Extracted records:
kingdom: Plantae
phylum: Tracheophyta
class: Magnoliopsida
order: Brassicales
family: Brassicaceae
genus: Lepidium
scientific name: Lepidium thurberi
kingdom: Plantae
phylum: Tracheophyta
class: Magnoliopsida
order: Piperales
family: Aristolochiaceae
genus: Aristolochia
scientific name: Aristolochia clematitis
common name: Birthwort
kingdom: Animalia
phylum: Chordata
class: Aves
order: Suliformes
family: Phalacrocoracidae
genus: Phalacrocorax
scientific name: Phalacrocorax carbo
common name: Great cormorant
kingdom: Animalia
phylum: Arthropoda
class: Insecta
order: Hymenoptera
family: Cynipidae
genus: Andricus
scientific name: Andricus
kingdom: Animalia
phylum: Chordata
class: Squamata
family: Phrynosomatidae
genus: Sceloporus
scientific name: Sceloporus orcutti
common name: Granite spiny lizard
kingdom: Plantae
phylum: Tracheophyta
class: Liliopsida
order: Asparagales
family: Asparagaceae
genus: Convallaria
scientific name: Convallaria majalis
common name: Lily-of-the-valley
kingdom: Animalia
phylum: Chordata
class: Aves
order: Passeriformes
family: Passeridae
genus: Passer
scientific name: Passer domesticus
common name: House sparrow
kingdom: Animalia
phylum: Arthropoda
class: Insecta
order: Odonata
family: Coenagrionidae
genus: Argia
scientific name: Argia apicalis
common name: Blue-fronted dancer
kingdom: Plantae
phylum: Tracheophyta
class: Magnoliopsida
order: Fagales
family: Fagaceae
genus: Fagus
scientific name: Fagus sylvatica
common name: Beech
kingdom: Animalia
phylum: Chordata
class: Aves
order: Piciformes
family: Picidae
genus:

**Brief**
Recast all of the records above as a Markdown table with the columns Row and Line. Put one line in each row, number the rows, and leave out any blank lines.

**Solution**
| Row | Line |
|---|---|
| 1 | kingdom: Plantae |
| 2 | phylum: Tracheophyta |
| 3 | class: Magnoliopsida |
| 4 | order: Brassicales |
| 5 | family: Brassicaceae |
| 6 | genus: Lepidium |
| 7 | scientific name: Lepidium thurberi |
| 8 | kingdom: Plantae |
| 9 | phylum: Tracheophyta |
| 10 | class: Magnoliopsida |
| 11 | order: Piperales |
| 12 | family: Aristolochiaceae |
| 13 | genus: Aristolochia |
| 14 | scientific name: Aristolochia clematitis |
| 15 | common name: Birthwort |
| 16 | kingdom: Animalia |
| 17 | phylum: Chordata |
| 18 | class: Aves |
| 19 | order: Suliformes |
| 20 | family: Phalacrocoracidae |
| 21 | genus: Phalacrocorax |
| 22 | scientific name: Phalacrocorax carbo |
| 23 | common name: Great cormorant |
| 24 | kingdom: Animalia |
| 25 | phylum: Arthropoda |
| 26 | class: Insecta |
| 27 | order: Hymenoptera |
| 28 | family: Cynipidae |
| 29 | genus: Andricus |
| 30 | scientific name: Andricus |
| 31 | kingdom: Animalia |
| 32 | phylum: Chordata |
| 33 | class: Squamata |
| 34 | family: Phrynosomatidae |
| 35 | genus: Sceloporus |
| 36 | scientific name: Sceloporus orcutti |
| 37 | common name: Granite spiny lizard |
| 38 | kingdom: Plantae |
| 39 | phylum: Tracheophyta |
| 40 | class: Liliopsida |
| 41 | order: Asparagales |
| 42 | family: Asparagaceae |
| 43 | genus: Convallaria |
| 44 | scientific name: Convallaria majalis |
| 45 | common name: Lily-of-the-valley |
| 46 | kingdom: Animalia |
| 47 | phylum: Chordata |
| 48 | class: Aves |
| 49 | order: Passeriformes |
| 50 | family: Passeridae |
| 51 | genus: Passer |
| 52 | scientific name: Passer domesticus |
| 53 | common name: House sparrow |
| 54 | kingdom: Animalia |
| 55 | phylum: Arthropoda |
| 56 | class: Insecta |
| 57 | order: Odonata |
| 58 | family: Coenagrionidae |
| 59 | genus: Argia |
| 60 | scientific name: Argia apicalis |
| 61 | common name: Blue-fronted dancer |
| 62 | kingdom: Plantae |
| 63 | phylum: Tracheophyta |
| 64 | class: Magnoliopsida |
| 65 | order: Fagales |
| 66 | family: Fagaceae |
| 67 | genus: Fagus |
| 68 | scientific name: Fagus sylvatica |
| 69 | common name: Beech |
| 70 | kingdom: Animalia |
| 71 | phylum: Chordata |
| 72 | class: Aves |
| 73 | order: Piciformes |
| 74 | family: Picidae |
| 75 | genus: |